Propositions adoptées par la FFQ

Que la FFQ reconnaisse « l’agentivité » des femmes dans la prostitution/industrie du sexe incluant le consentement à leurs activités.

Que la FFQ lutte contre la stigmatisation et les barrières d’accès à la pleine participation à la société qui suivent ces femmes toute leur vie, même si elles quittent l’industrie, mais également contre la violence et les obstacles à la sortie de la prostitution/industrie du sexe que subissent les femmes qui sont dans cette industrie et celles qui en sortent.

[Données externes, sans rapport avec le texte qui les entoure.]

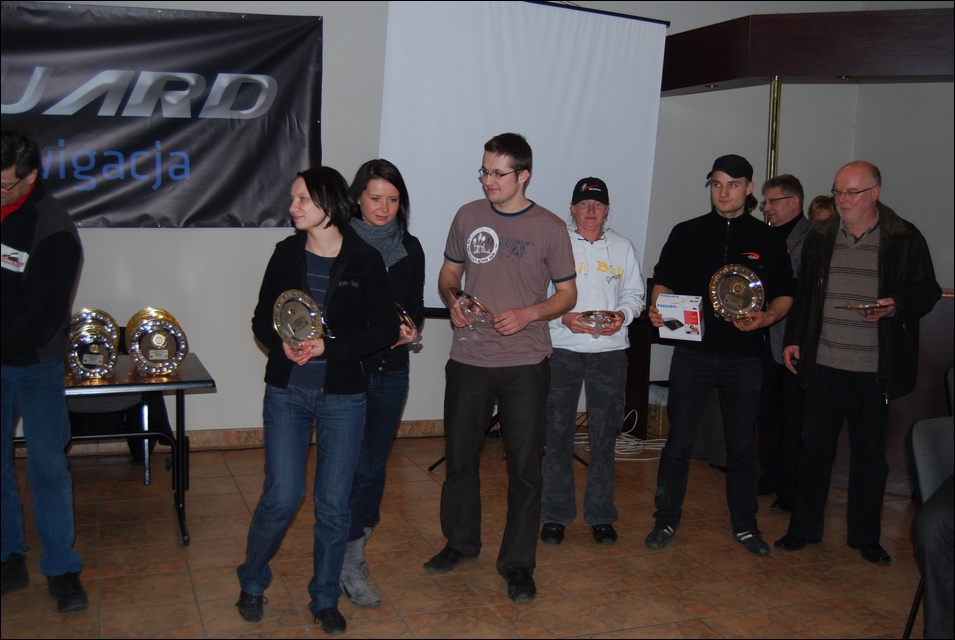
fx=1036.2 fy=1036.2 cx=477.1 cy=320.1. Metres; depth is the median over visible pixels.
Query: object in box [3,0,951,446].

Que la FFQ reconnaisse l’importance de défendre, tant pour celles qui choisissent de vivre de la prostitution/l’industrie du sexe que pour celles qui veulent en sortir, leurs droits, à la sécurité, à la santé, à l’autonomie, à la liberté d’expression et d’association et à des conditions décentes tant dans l’exercice de leur pratique que dans les autres sphères de leur vie.

Que la FFQ travaille à la différenciation entre l’industrie du sexe, les échanges consensuels, les situations d’exploitation et la traite humaine.

Que la FFQ lutte contre l’exploitation et les violences faites aux femmes dans la prostitution/industrie du sexe et défende le droit de toutes les femmes à l’intégrité physique et mentale, à la dignité, à la santé et à la sécurité.

Que la FFQ continue de lutter contre la pauvreté, la marginalisation et les relations antagonistes avec l’État et ses agents, particulièrement pour les femmes qui vivent de multiples oppressions.